Wednesday, June 5, 2019

Guest post - Sports Book Lady’s review of “Jackie Robinson West”

The school year is winding down across the United States. As pencils and notebooks are pushed aside, kids turn to their favorite summer activities: summer camp, swimming, late night reading, and little league baseball. In a little over two months, the Little League world will converge in Williamsport, Pennsylvania for its annual World Series. The stands will be packed, and kids appear as happy as ever to play America’s game. Five years ago, two stories took the Little League world by storm: pitcher Mo’ne Davis and the team from the south side of Chicago comprised of all African American players named Jackie Robinson West. Long time Chicago sports writer George Castle followed the JRW little leaguers that year and was compelled enough by their story to chronicle their championship season. 
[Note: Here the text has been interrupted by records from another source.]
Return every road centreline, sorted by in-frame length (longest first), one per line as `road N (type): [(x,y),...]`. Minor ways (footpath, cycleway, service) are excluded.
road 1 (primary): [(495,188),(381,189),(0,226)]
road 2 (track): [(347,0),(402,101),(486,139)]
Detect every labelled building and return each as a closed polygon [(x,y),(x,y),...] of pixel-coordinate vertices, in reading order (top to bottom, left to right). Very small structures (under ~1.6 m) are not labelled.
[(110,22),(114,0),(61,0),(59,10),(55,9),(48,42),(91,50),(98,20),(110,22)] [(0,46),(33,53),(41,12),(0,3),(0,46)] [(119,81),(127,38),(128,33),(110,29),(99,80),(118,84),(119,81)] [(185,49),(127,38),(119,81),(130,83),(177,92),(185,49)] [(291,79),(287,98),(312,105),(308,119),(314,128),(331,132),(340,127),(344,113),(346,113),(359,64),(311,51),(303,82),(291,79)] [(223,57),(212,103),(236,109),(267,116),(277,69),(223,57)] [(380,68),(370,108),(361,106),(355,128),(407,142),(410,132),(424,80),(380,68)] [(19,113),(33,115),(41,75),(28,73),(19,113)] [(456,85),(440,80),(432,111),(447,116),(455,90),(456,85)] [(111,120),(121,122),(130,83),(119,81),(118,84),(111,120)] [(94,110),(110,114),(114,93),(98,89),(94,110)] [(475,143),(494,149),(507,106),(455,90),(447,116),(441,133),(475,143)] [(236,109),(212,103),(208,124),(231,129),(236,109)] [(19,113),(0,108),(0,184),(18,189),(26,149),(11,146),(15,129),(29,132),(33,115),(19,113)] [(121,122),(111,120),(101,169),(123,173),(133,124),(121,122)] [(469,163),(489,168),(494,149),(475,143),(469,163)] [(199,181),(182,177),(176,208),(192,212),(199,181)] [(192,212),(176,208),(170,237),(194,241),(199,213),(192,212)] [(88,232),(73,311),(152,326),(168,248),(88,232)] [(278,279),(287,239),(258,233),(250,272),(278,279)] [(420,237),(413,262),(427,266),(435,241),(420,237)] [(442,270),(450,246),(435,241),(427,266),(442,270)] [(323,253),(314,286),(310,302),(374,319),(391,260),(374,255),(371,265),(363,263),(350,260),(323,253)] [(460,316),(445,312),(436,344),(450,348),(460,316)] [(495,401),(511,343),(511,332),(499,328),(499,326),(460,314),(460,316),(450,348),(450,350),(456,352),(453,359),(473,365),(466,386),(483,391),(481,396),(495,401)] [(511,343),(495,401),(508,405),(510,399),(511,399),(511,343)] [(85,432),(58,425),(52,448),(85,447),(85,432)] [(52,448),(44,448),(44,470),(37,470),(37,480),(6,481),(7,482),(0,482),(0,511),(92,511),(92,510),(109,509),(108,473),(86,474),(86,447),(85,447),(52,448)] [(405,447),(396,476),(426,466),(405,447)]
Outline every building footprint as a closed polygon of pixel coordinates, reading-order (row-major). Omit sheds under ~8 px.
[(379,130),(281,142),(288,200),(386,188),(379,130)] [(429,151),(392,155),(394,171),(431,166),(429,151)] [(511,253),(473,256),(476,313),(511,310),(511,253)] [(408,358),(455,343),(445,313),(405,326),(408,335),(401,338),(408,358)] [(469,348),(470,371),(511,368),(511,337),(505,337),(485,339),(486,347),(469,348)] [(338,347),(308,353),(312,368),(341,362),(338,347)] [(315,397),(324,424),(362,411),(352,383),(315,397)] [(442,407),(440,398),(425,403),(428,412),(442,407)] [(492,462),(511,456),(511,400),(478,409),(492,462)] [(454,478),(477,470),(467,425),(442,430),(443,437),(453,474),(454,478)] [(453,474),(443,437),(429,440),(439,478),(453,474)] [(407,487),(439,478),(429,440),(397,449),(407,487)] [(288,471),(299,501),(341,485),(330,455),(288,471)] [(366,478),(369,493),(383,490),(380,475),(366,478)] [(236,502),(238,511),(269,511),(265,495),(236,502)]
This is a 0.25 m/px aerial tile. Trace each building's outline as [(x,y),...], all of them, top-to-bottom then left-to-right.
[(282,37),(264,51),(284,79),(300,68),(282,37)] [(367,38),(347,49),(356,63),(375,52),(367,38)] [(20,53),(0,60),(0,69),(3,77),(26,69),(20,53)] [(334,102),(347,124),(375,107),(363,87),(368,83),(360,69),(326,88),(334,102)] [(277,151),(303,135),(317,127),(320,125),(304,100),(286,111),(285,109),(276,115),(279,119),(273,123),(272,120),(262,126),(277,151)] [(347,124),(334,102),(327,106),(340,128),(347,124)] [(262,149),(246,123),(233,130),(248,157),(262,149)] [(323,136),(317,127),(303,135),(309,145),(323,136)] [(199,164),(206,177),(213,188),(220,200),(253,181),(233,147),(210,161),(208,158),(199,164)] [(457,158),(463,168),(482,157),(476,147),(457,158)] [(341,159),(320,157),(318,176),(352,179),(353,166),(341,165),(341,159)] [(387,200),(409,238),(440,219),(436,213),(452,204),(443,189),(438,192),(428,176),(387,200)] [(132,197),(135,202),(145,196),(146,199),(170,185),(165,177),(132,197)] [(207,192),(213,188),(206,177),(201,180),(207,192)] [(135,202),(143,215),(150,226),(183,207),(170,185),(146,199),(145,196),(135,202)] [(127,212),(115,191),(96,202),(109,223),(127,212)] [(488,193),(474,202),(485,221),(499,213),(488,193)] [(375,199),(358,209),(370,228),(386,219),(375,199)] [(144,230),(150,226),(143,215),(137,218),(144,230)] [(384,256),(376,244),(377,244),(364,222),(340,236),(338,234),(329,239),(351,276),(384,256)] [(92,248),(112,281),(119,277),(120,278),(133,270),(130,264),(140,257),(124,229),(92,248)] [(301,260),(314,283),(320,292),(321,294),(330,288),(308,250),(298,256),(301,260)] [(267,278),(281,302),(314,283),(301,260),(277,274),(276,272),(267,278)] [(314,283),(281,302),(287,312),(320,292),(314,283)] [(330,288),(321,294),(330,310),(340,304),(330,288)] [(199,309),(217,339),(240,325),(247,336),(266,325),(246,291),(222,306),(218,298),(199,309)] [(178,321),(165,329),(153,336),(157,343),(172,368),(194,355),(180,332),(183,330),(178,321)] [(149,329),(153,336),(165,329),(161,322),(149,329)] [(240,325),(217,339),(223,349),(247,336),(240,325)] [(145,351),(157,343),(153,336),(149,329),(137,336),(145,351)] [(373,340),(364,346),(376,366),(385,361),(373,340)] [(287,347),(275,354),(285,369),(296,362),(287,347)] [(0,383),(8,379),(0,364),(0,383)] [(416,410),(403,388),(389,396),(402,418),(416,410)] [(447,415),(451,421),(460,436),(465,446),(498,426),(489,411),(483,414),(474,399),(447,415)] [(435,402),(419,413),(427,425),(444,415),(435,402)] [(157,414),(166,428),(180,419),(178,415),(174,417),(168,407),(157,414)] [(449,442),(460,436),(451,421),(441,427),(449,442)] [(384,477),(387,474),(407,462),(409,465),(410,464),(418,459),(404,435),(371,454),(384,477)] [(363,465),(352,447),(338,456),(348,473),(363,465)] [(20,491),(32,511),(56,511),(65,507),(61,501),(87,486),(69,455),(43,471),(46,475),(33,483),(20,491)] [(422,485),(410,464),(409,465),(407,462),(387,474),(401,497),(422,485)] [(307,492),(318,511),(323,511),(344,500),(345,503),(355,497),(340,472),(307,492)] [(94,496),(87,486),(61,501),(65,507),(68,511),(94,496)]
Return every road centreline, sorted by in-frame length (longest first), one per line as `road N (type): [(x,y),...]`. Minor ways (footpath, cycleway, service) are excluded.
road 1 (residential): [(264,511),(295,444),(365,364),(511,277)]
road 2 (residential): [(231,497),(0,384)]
The south and west sides of Chicago are in the news on a regular basis for shootings, gang involvement, and other related stories. An outsider would think that once one left the city’s downtown, that the entire south and west side is one large grid of gang activity. In certain neighborhoods that may be the case, but the Mt Vernon neighborhood on the city’s south side was founded by middle class, two parent families looking to carve a safe space to raise their children. Castle interviews some of the original residents of Mt Vernon, a neighborhood comprised of stable family units, two parent working families, who desired the best for their children. During the late 1960s, white flight to the suburbs and housing discrimination against African Americans were normal occurrences in Chicago. Even star athletes on both Chicago baseball teams found it difficult to find housing outside of traditional black neighborhoods. Although well north of the Mason-Dixon Line, Chicago was considered the most segregated city in America. Yet, in the 1970s, according to Castle, the hot button issue for African Americans was not gangs but the break down of the family due to the Aid for Dependent Children Act. In order to forge a sense of community and establish deep roots, the Mt Vernon residents started their own little league from the ground up. 
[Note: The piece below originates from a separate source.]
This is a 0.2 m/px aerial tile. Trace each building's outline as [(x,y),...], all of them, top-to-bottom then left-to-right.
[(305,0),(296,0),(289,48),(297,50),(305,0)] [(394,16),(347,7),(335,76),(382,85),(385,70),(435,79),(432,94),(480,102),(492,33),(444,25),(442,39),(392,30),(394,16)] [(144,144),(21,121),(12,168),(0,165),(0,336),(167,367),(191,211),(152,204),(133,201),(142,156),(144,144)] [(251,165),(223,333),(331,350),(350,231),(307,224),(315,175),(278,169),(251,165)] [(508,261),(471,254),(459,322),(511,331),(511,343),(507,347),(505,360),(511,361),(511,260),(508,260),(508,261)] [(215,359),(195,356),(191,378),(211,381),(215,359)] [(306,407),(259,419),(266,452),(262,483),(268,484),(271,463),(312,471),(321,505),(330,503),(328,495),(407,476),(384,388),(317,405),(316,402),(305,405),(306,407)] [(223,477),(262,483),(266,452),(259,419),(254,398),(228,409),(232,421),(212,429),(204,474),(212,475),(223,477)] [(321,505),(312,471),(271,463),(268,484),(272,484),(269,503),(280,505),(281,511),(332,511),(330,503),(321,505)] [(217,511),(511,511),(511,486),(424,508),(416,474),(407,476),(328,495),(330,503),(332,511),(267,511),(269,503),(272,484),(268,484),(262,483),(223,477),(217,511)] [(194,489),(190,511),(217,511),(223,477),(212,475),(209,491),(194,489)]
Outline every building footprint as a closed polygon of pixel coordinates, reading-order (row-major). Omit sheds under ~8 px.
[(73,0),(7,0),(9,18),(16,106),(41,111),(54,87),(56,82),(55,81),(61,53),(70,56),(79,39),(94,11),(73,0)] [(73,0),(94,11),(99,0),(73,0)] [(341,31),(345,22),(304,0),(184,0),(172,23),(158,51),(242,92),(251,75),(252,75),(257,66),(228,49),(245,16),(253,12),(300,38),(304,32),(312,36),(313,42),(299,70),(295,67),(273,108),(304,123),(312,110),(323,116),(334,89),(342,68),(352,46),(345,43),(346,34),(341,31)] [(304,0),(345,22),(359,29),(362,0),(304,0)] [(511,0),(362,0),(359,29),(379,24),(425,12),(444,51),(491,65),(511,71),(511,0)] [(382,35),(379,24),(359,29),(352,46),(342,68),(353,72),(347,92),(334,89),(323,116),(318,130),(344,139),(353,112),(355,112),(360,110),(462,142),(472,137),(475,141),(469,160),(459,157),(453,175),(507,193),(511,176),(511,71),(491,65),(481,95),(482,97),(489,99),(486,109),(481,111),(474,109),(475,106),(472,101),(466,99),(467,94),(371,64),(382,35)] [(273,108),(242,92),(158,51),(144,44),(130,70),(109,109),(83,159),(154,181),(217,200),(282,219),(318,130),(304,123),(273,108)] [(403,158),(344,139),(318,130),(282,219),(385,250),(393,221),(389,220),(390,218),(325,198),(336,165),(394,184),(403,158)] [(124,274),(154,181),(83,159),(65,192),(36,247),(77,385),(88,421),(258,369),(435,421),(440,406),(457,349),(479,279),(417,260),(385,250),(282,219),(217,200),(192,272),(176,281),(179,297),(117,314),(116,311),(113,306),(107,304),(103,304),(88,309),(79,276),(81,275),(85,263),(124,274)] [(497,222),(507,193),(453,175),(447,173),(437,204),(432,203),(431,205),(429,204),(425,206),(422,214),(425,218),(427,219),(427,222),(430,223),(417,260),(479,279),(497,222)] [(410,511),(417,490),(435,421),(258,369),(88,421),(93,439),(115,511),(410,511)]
In 1971 Bill Haley put down the roots for the Jackie Robinson West little league. With teams for boys ages 6 through high school and a minimal participation fee, there was a place on a team for every neighborhood boy who wanted to play. Girls could participate in the league as well as Haley issued them pompons and t-shirts and many rooted for their neighbors as cheer leaders. Games in Mt Vernon, later renamed Jackie Robinson, Park were community wide events as the whole neighborhood came to cheer on their boys. These were wholesome families; parents worked as nurses, teachers, police officers, and in various capacities for the city, and there was much parental involvement on most of the Little League teams. League alum David Harris, now an attorney in the Atlanta area, cites his years on Jackie Robinson West as molding his identity as a leader and team player. Harris lauds Bill Haley and Illinois senate leader Emil Jones as the builders of the league that played a role in generations of boys in the neighborhood. It was through this little league and all around community involvement, that families stayed in Mt Vernon as a safe place to raise new generations of ball players, cheerleaders, and wholesome kids. 
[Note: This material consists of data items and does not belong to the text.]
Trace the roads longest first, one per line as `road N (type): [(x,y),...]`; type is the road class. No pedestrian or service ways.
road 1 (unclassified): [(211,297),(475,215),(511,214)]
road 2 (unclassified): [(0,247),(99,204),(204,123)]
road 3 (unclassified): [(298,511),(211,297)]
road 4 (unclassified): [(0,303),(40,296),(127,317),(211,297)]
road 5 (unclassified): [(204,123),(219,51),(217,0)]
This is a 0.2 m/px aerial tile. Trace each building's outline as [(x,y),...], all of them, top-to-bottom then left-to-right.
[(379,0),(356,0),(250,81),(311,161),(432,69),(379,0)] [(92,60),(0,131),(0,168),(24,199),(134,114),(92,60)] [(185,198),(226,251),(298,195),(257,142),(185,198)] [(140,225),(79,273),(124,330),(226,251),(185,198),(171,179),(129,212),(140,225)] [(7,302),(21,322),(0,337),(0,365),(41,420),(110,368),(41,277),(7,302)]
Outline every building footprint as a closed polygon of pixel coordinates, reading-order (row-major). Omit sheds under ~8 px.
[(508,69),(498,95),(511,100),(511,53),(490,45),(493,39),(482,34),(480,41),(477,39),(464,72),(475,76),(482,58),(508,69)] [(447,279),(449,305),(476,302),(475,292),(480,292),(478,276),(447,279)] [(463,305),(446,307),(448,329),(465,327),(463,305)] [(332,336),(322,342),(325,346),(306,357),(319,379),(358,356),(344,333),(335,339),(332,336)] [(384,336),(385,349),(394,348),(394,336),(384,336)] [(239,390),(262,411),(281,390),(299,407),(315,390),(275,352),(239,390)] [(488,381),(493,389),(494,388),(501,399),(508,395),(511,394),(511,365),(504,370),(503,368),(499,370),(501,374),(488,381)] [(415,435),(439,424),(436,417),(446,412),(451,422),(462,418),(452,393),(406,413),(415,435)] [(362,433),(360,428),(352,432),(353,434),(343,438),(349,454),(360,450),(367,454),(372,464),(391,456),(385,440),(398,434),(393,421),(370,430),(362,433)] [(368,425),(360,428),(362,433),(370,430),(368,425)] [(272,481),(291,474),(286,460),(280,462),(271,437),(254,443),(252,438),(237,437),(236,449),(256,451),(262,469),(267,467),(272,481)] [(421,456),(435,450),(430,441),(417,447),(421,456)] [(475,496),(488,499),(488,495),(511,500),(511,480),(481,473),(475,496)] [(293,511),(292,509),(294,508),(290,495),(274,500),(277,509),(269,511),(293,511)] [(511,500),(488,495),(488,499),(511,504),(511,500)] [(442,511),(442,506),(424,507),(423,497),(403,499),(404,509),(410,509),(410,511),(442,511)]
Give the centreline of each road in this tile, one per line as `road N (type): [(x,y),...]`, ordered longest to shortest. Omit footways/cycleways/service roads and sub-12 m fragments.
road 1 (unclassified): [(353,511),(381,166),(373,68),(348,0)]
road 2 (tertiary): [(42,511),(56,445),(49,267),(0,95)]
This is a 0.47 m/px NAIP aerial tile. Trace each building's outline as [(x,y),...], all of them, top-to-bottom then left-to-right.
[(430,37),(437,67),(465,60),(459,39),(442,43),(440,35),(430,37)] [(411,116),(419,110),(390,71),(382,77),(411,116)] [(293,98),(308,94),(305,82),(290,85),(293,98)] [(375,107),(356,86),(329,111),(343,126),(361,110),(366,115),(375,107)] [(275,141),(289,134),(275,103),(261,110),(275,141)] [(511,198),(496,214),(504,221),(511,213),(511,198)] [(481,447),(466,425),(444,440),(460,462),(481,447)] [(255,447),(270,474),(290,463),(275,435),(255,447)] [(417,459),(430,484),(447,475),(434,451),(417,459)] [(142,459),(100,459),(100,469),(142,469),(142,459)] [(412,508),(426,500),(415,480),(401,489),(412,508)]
As the 1980s moved into the 1990s and then the 2000s, less and less African American children turned to baseball. Sports had become a year round endeavor as kids began to specialize in one sport for the entire year rather than play seasonally. With high participation fees for travel leagues, many African American kids turned to football and basketball as their sport of choice. If parents did not want to risk their kids becoming a statistic by venturing outside to a park, kids stayed home and played video games. Baseball was becoming an afterthought, and Major League Baseball wanted to do something to boost African American participation. Their RBI program aimed at inner city baseball leagues, had opened some eyes, but going forward, many kids prefer other sports to baseball fans even if baseball may be a safer alternative to football. From the major leagues to little league, administrators looked for new ways to encourage African Americans to turn to baseball as their sport of choice. 

The 2014 Jackie Robinson West Little League Team came along at a time when both little league participation and Chicago Major League Baseball was at an all time low. Yet, the team did the unthinkable: the boys made it all the way to the Little League World Series and then made it to the championship game. The boys known as JRW had won America’s hearts and become the feel good story of the year and more importantly increased exposure and television ratings. Yet, according to community members, JRW was not a Cinderella Story. The boys on the team came from two parent, middle class families, and both parents worked with their sons to mold them into top ballplayers, students, and leaders. Galvanized by the team, the community met for watch parties and the city finally had a baseball team to cheer about. Even in a summer with more gang shootings than ever, for two weeks the murder rate was down as people all across Chicago met to watch their boys compete for a title. 

Five years later some members of the 2014 JRW team, now associated with Cal Ripken League, are finishing high school and eligible for major league baseball’s draft. With the draft this week, it will be interesting to see if some of the boys made it. In 2014, the Jackie Robinson West team was the feel good story of the summer. The boys were noticed by African American Major League ball players and the president of the United States. They made their community proud and allowed Chicago to be known for something positive. George Castle, a native Chicagoan, has done a fine job of documenting the Mt Vernon community and Jackie Robinson Little League as one built to last by community leaders and should be commended and used as an example by inner city communities across the United States.